Required work - The lines to be extracted run from the start of the listing through the line containing "1211|Invalid money or money value for field X"; copy them exactly and nothing else.

Provided data -
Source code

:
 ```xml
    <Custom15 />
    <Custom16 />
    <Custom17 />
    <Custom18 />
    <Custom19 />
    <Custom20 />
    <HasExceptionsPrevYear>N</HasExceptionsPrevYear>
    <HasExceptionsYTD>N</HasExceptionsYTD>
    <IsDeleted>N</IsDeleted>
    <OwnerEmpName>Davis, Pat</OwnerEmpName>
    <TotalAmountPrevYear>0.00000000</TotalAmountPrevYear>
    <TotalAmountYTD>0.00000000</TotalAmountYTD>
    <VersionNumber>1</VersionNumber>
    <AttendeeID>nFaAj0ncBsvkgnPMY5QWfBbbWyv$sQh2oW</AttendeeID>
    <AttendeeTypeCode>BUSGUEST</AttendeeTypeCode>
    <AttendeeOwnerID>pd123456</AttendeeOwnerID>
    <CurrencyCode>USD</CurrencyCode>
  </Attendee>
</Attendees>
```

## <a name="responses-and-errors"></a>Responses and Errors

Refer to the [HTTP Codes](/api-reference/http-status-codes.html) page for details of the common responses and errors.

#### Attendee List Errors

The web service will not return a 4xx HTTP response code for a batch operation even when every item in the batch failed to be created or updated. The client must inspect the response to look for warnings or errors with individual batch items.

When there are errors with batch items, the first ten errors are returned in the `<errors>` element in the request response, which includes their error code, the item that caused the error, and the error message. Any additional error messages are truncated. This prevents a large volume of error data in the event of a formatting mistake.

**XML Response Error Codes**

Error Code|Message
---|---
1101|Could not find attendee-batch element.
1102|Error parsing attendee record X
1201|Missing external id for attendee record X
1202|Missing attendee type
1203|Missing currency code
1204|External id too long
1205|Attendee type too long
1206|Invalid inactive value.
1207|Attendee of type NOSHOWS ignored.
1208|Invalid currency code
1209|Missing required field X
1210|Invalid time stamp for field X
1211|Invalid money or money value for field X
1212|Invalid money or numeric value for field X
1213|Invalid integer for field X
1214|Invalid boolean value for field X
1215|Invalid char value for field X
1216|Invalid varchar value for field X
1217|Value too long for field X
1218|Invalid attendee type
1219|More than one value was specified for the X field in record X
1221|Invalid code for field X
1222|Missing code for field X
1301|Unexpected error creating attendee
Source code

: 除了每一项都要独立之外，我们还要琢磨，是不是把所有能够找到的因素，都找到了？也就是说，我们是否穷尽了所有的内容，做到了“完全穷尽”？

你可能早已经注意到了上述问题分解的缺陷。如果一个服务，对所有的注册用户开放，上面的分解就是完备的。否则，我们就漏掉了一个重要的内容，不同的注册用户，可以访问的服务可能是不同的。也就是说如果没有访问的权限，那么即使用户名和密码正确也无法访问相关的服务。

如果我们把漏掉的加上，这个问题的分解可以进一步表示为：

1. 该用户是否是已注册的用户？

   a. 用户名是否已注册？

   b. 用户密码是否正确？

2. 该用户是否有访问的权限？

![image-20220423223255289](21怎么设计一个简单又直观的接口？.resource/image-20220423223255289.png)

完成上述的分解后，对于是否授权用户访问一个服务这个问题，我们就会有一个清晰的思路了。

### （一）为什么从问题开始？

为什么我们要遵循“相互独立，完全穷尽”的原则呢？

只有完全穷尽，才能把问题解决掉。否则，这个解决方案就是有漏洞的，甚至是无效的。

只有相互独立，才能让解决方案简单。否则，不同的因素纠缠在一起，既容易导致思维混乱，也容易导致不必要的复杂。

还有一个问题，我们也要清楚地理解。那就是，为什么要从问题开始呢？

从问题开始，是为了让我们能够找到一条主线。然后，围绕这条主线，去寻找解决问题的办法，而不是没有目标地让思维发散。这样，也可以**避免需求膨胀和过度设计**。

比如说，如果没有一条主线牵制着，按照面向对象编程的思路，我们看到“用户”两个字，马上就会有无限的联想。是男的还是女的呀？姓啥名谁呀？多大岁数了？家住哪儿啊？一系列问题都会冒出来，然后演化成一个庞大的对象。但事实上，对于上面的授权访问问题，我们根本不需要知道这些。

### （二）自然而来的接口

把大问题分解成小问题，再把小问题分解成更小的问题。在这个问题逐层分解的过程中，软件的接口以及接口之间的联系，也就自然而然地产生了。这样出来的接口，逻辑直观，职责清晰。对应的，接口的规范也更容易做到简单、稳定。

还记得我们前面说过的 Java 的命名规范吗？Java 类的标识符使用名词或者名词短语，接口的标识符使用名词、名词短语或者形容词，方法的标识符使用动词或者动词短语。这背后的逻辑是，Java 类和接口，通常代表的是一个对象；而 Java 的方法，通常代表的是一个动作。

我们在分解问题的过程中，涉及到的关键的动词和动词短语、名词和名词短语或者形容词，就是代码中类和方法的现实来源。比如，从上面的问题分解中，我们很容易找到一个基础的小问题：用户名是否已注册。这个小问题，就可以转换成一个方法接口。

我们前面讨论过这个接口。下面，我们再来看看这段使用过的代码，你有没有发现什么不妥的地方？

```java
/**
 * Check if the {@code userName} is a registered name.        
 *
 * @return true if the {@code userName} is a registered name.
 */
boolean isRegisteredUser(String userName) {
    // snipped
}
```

Response area -
Source code

:
 ```xml
    <Custom15 />
    <Custom16 />
    <Custom17 />
    <Custom18 />
    <Custom19 />
    <Custom20 />
    <HasExceptionsPrevYear>N</HasExceptionsPrevYear>
    <HasExceptionsYTD>N</HasExceptionsYTD>
    <IsDeleted>N</IsDeleted>
    <OwnerEmpName>Davis, Pat</OwnerEmpName>
    <TotalAmountPrevYear>0.00000000</TotalAmountPrevYear>
    <TotalAmountYTD>0.00000000</TotalAmountYTD>
    <VersionNumber>1</VersionNumber>
    <AttendeeID>nFaAj0ncBsvkgnPMY5QWfBbbWyv$sQh2oW</AttendeeID>
    <AttendeeTypeCode>BUSGUEST</AttendeeTypeCode>
    <AttendeeOwnerID>pd123456</AttendeeOwnerID>
    <CurrencyCode>USD</CurrencyCode>
  </Attendee>
</Attendees>
```

## <a name="responses-and-errors"></a>Responses and Errors

Refer to the [HTTP Codes](/api-reference/http-status-codes.html) page for details of the common responses and errors.

#### Attendee List Errors

The web service will not return a 4xx HTTP response code for a batch operation even when every item in the batch failed to be created or updated. The client must inspect the response to look for warnings or errors with individual batch items.

When there are errors with batch items, the first ten errors are returned in the `<errors>` element in the request response, which includes their error code, the item that caused the error, and the error message. Any additional error messages are truncated. This prevents a large volume of error data in the event of a formatting mistake.

**XML Response Error Codes**

Error Code|Message
---|---
1101|Could not find attendee-batch element.
1102|Error parsing attendee record X
1201|Missing external id for attendee record X
1202|Missing attendee type
1203|Missing currency code
1204|External id too long
1205|Attendee type too long
1206|Invalid inactive value.
1207|Attendee of type NOSHOWS ignored.
1208|Invalid currency code
1209|Missing required field X
1210|Invalid time stamp for field X
1211|Invalid money or money value for field X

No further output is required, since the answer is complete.